• _Problem to solve_
Reproduce all of the data that follows, character for character.

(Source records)

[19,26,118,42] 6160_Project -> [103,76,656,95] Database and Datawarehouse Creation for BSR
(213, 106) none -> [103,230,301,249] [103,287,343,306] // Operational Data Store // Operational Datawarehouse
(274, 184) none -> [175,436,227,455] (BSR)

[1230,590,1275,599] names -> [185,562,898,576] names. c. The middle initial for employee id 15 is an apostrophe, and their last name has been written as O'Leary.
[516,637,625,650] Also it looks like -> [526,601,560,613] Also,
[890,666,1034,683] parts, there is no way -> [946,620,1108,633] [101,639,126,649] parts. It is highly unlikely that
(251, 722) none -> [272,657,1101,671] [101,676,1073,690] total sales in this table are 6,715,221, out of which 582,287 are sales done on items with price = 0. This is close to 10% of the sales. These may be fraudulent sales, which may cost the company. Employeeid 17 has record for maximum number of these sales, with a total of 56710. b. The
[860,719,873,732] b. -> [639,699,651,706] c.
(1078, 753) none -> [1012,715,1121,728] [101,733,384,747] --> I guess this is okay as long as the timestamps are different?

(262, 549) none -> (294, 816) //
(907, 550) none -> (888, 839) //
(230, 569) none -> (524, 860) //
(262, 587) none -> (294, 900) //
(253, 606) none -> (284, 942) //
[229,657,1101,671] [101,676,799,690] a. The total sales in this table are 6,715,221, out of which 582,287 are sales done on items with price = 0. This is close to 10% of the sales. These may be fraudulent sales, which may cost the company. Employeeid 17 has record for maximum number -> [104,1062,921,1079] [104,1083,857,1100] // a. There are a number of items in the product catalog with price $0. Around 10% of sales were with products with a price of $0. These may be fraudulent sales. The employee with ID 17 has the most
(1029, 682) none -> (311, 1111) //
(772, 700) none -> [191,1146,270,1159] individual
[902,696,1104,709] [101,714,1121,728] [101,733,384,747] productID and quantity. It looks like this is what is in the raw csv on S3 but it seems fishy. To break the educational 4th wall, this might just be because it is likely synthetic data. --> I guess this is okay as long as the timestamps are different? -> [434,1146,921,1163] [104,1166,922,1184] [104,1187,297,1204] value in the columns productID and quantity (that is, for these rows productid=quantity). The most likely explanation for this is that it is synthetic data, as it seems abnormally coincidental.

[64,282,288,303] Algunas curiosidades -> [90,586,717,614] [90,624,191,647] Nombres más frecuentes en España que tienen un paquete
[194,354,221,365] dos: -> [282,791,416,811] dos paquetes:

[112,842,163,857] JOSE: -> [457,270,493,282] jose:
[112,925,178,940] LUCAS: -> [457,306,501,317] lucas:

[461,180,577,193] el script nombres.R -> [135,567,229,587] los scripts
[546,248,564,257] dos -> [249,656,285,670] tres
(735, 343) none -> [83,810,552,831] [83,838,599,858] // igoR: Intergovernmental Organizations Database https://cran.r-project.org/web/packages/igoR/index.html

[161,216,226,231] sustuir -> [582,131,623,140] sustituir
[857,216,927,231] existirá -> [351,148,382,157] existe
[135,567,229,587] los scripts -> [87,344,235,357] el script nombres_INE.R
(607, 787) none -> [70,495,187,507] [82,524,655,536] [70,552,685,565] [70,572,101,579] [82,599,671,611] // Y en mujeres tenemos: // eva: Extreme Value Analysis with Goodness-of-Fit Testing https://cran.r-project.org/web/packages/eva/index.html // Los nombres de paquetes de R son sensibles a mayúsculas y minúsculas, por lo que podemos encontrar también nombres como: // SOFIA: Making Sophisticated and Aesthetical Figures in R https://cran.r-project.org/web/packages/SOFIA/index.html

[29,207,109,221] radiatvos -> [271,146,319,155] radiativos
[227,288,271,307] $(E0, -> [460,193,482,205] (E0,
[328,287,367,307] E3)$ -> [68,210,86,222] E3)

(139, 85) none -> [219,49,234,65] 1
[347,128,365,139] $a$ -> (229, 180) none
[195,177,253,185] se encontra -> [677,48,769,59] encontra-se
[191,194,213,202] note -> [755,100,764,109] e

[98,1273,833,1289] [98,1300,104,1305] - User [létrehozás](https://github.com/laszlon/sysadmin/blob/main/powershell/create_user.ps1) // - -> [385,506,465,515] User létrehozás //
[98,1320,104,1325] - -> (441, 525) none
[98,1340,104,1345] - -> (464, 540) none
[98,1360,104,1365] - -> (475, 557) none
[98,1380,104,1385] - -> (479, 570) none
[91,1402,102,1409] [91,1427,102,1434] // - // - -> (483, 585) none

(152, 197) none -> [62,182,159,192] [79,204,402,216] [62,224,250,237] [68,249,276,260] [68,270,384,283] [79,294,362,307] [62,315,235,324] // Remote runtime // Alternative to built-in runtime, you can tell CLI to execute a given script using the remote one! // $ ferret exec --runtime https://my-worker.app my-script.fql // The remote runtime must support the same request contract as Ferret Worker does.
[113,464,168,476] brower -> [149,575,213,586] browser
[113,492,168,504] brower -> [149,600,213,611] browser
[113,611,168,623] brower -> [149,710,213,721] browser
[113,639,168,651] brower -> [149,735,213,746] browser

• _Response below_
[19,26,118,42] 6160_Project -> [103,76,656,95] Database and Datawarehouse Creation for BSR
(213, 106) none -> [103,230,301,249] [103,287,343,306] // Operational Data Store // Operational Datawarehouse
(274, 184) none -> [175,436,227,455] (BSR)

[1230,590,1275,599] names -> [185,562,898,576] names. c. The middle initial for employee id 15 is an apostrophe, and their last name has been written as O'Leary.
[516,637,625,650] Also it looks like -> [526,601,560,613] Also,
[890,666,1034,683] parts, there is no way -> [946,620,1108,633] [101,639,126,649] parts. It is highly unlikely that
(251, 722) none -> [272,657,1101,671] [101,676,1073,690] total sales in this table are 6,715,221, out of which 582,287 are sales done on items with price = 0. This is close to 10% of the sales. These may be fraudulent sales, which may cost the company. Employeeid 17 has record for maximum number of these sales, with a total of 56710. b. The
[860,719,873,732] b. -> [639,699,651,706] c.
(1078, 753) none -> [1012,715,1121,728] [101,733,384,747] --> I guess this is okay as long as the timestamps are different?

(262, 549) none -> (294, 816) //
(907, 550) none -> (888, 839) //
(230, 569) none -> (524, 860) //
(262, 587) none -> (294, 900) //
(253, 606) none -> (284, 942) //
[229,657,1101,671] [101,676,799,690] a. The total sales in this table are 6,715,221, out of which 582,287 are sales done on items with price = 0. This is close to 10% of the sales. These may be fraudulent sales, which may cost the company. Employeeid 17 has record for maximum number -> [104,1062,921,1079] [104,1083,857,1100] // a. There are a number of items in the product catalog with price $0. Around 10% of sales were with products with a price of $0. These may be fraudulent sales. The employee with ID 17 has the most
(1029, 682) none -> (311, 1111) //
(772, 700) none -> [191,1146,270,1159] individual
[902,696,1104,709] [101,714,1121,728] [101,733,384,747] productID and quantity. It looks like this is what is in the raw csv on S3 but it seems fishy. To break the educational 4th wall, this might just be because it is likely synthetic data. --> I guess this is okay as long as the timestamps are different? -> [434,1146,921,1163] [104,1166,922,1184] [104,1187,297,1204] value in the columns productID and quantity (that is, for these rows productid=quantity). The most likely explanation for this is that it is synthetic data, as it seems abnormally coincidental.

[64,282,288,303] Algunas curiosidades -> [90,586,717,614] [90,624,191,647] Nombres más frecuentes en España que tienen un paquete
[194,354,221,365] dos: -> [282,791,416,811] dos paquetes:

[112,842,163,857] JOSE: -> [457,270,493,282] jose:
[112,925,178,940] LUCAS: -> [457,306,501,317] lucas:

[461,180,577,193] el script nombres.R -> [135,567,229,587] los scripts
[546,248,564,257] dos -> [249,656,285,670] tres
(735, 343) none -> [83,810,552,831] [83,838,599,858] // igoR: Intergovernmental Organizations Database https://cran.r-project.org/web/packages/igoR/index.html

[161,216,226,231] sustuir -> [582,131,623,140] sustituir
[857,216,927,231] existirá -> [351,148,382,157] existe
[135,567,229,587] los scripts -> [87,344,235,357] el script nombres_INE.R
(607, 787) none -> [70,495,187,507] [82,524,655,536] [70,552,685,565] [70,572,101,579] [82,599,671,611] // Y en mujeres tenemos: // eva: Extreme Value Analysis with Goodness-of-Fit Testing https://cran.r-project.org/web/packages/eva/index.html // Los nombres de paquetes de R son sensibles a mayúsculas y minúsculas, por lo que podemos encontrar también nombres como: // SOFIA: Making Sophisticated and Aesthetical Figures in R https://cran.r-project.org/web/packages/SOFIA/index.html

[29,207,109,221] radiatvos -> [271,146,319,155] radiativos
[227,288,271,307] $(E0, -> [460,193,482,205] (E0,
[328,287,367,307] E3)$ -> [68,210,86,222] E3)

(139, 85) none -> [219,49,234,65] 1
[347,128,365,139] $a$ -> (229, 180) none
[195,177,253,185] se encontra -> [677,48,769,59] encontra-se
[191,194,213,202] note -> [755,100,764,109] e

[98,1273,833,1289] [98,1300,104,1305] - User [létrehozás](https://github.com/laszlon/sysadmin/blob/main/powershell/create_user.ps1) // - -> [385,506,465,515] User létrehozás //
[98,1320,104,1325] - -> (441, 525) none
[98,1340,104,1345] - -> (464, 540) none
[98,1360,104,1365] - -> (475, 557) none
[98,1380,104,1385] - -> (479, 570) none
[91,1402,102,1409] [91,1427,102,1434] // - // - -> (483, 585) none

(152, 197) none -> [62,182,159,192] [79,204,402,216] [62,224,250,237] [68,249,276,260] [68,270,384,283] [79,294,362,307] [62,315,235,324] // Remote runtime // Alternative to built-in runtime, you can tell CLI to execute a given script using the remote one! // $ ferret exec --runtime https://my-worker.app my-script.fql // The remote runtime must support the same request contract as Ferret Worker does.
[113,464,168,476] brower -> [149,575,213,586] browser
[113,492,168,504] brower -> [149,600,213,611] browser
[113,611,168,623] brower -> [149,710,213,721] browser
[113,639,168,651] brower -> [149,735,213,746] browser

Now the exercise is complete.